American college basketball season

The 1898–99 Kansas Jayhawks men's basketball team represented the University of Kansas in its first season of collegiate basketball. The head coach was James Naismith, the inventor of the game, who served his 1st year.
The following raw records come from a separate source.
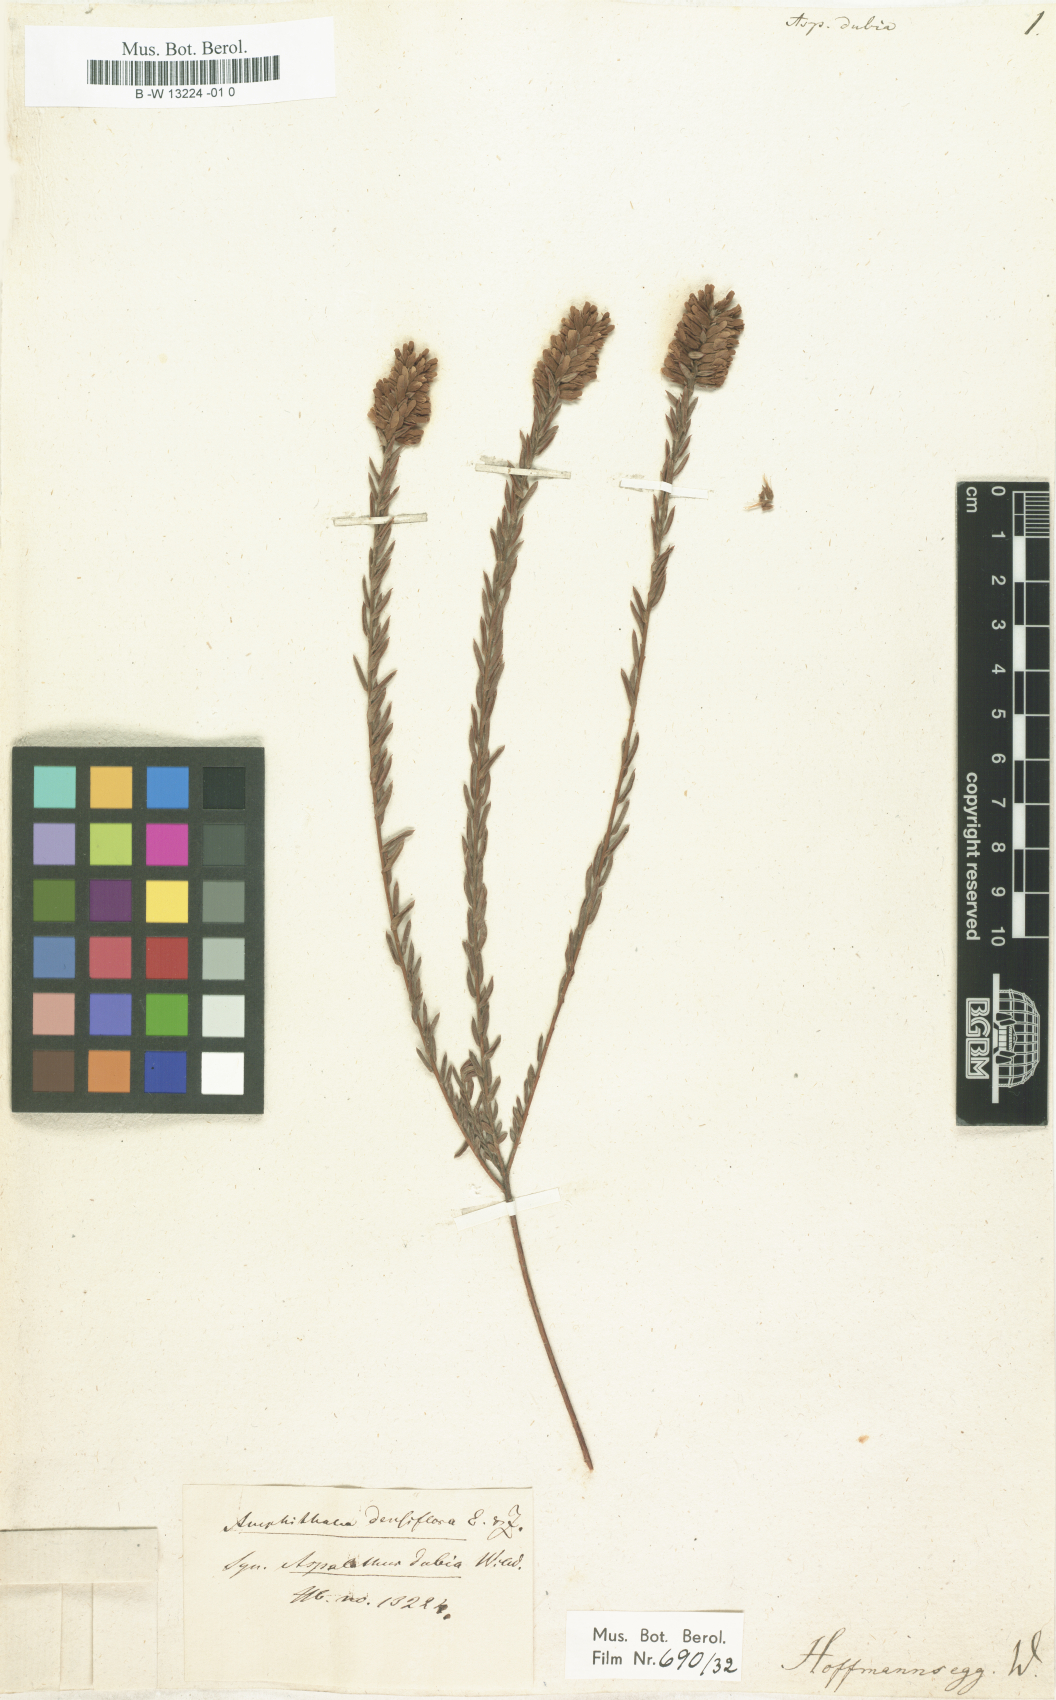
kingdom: Plantae
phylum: Tracheophyta
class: Magnoliopsida
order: Fabales
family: Fabaceae
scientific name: Fabaceae
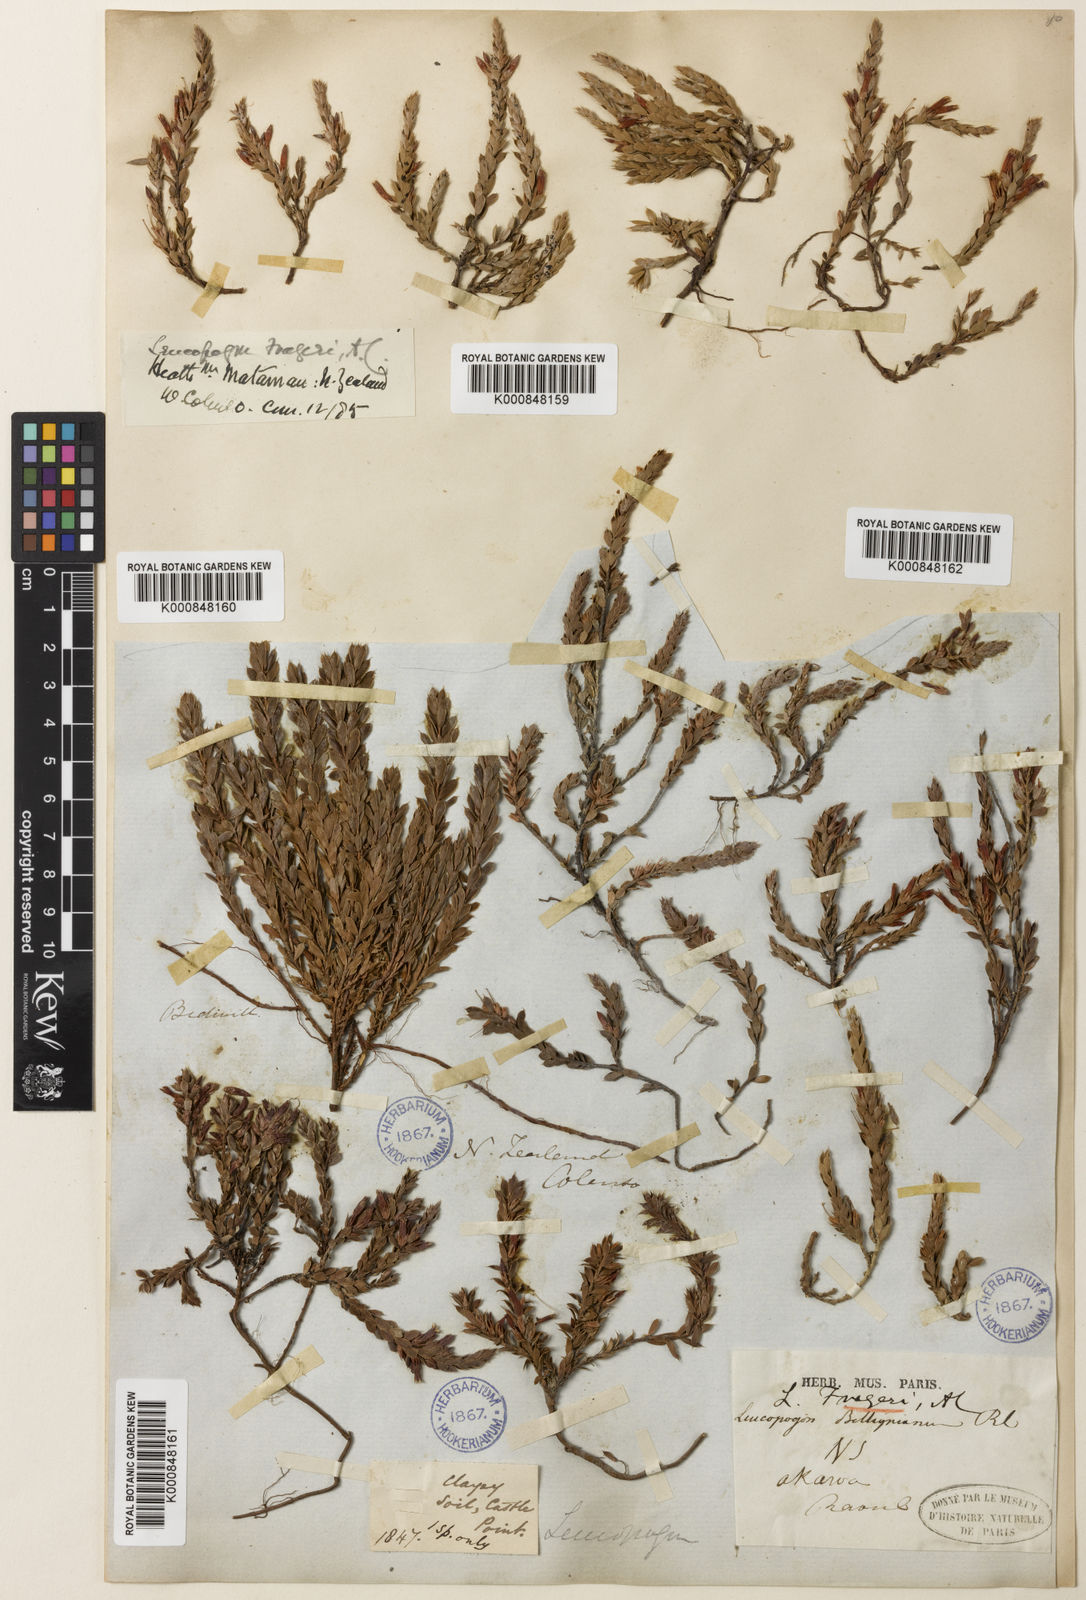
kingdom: Plantae
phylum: Tracheophyta
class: Magnoliopsida
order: Ericales
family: Ericaceae
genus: Styphelia
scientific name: Styphelia nesophila
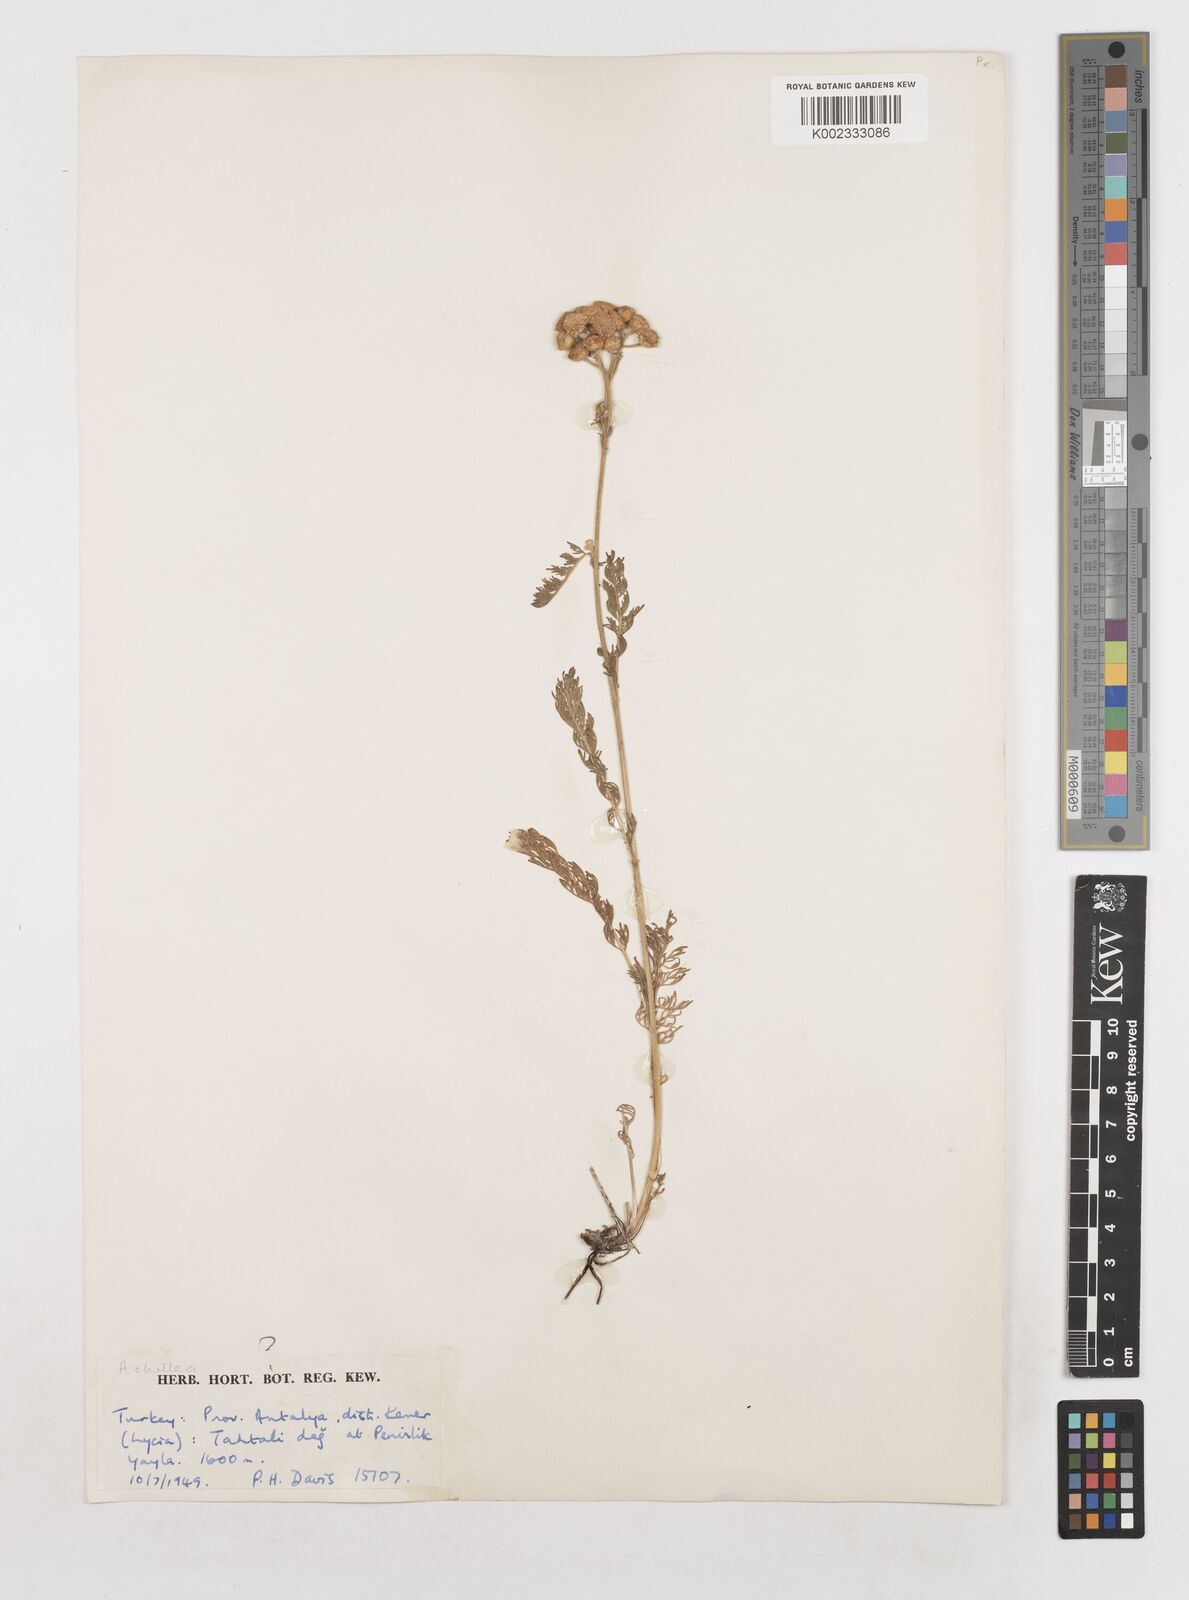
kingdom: Plantae
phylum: Tracheophyta
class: Magnoliopsida
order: Asterales
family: Asteraceae
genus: Achillea
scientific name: Achillea
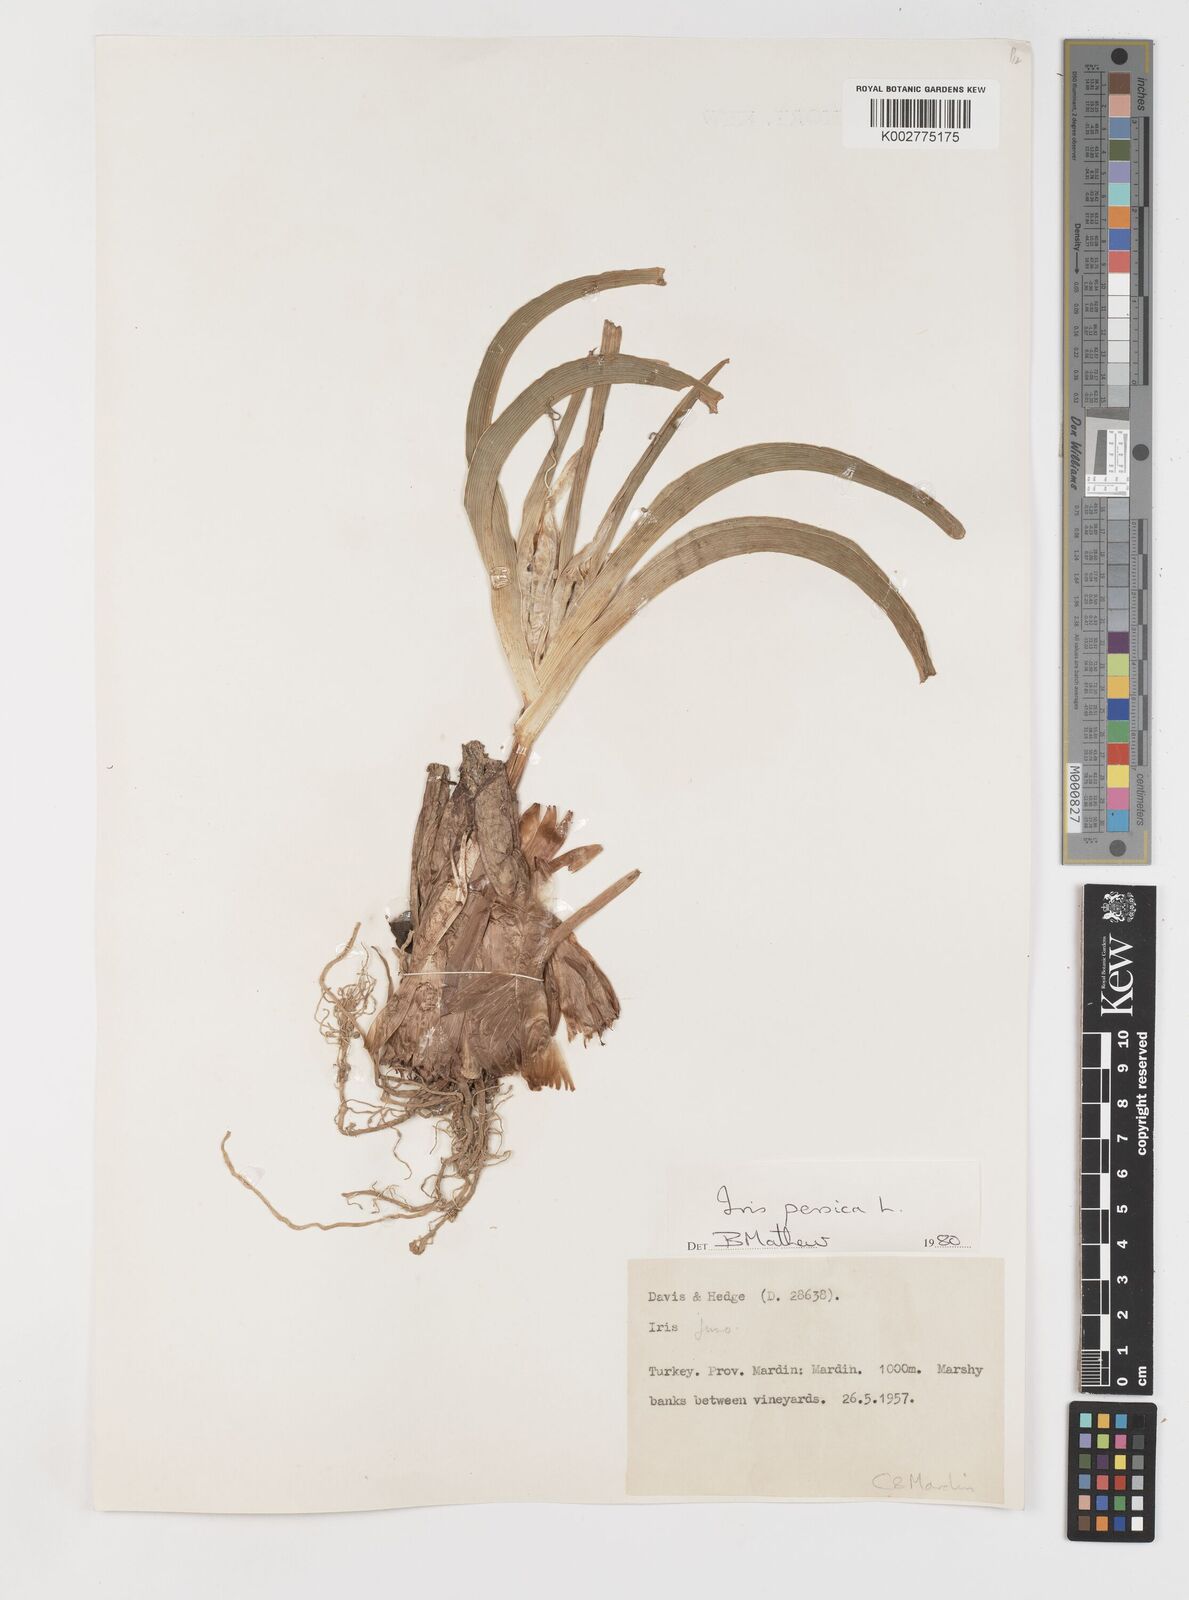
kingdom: Plantae
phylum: Tracheophyta
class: Liliopsida
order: Asparagales
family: Iridaceae
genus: Iris
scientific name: Iris persica
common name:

The Jayhawks, who were not a member of a conference, finished the season 7–4.

==Roster==
- Herbert Avery
- Patrick E. Ducey
- Willis Henderson
- William Hess
- Harold Hoyt
- Frederick Owens
- Claude Royal
- Rusel Russell
- Walter Sutton
- William Sutton
- William Yahn

==Schedule==

| Date time, TV | Opponent | Result | Record | Site city, state |
| Feb. 3, 1899* | at Kansas City YMCA | L 5–16 | 0–1 | Kansas City, Missouri |
| Feb. 10, 1899* | Topeka YMCA | W 31–6 | 1–1 | Lawrence, Kansas |
| Feb. 18, 1899* | Lawrence YMCA | W 14–4 | 2–1 | Lawrence, Kansas |
| Feb. 25, 1899* | Kansas City YMCA | W 17–14 | 3–1 | Lawrence, Kansas |
| Mar. 3, 1899* | at Topeka YMCA | W 27–17 | 4–1 | Topeka, Kansas |
| Mar. 8, 1899* | at Topeka YMCA | W 23–12 | 5–1 | Topeka, Kansas |
| Mar. 23, 1899* | Haskell | W 29–8 | 6–1 | Lawrence, Kansas |
| Mar. 27, 1899* | at Kansas City Athletic Club | L 5–19 | 6–2 | Kansas City, Missouri |
| Mar. 30, 1899* | at Independence | L 15–21 | 6–3 | Independence, Missouri |
| Mar. 31, 1899* | at Independence | L 10–22 | 6–4 | Independence, Missouri |
| Apr. 3, 1899* | at William Jewell | W 19–3 | 7–4 | Liberty, Missouri |
*Non-conference game. ^{#}Rankings from AP Poll. (#) Tournament seedings in parentheses. All times are in Central Standard Time.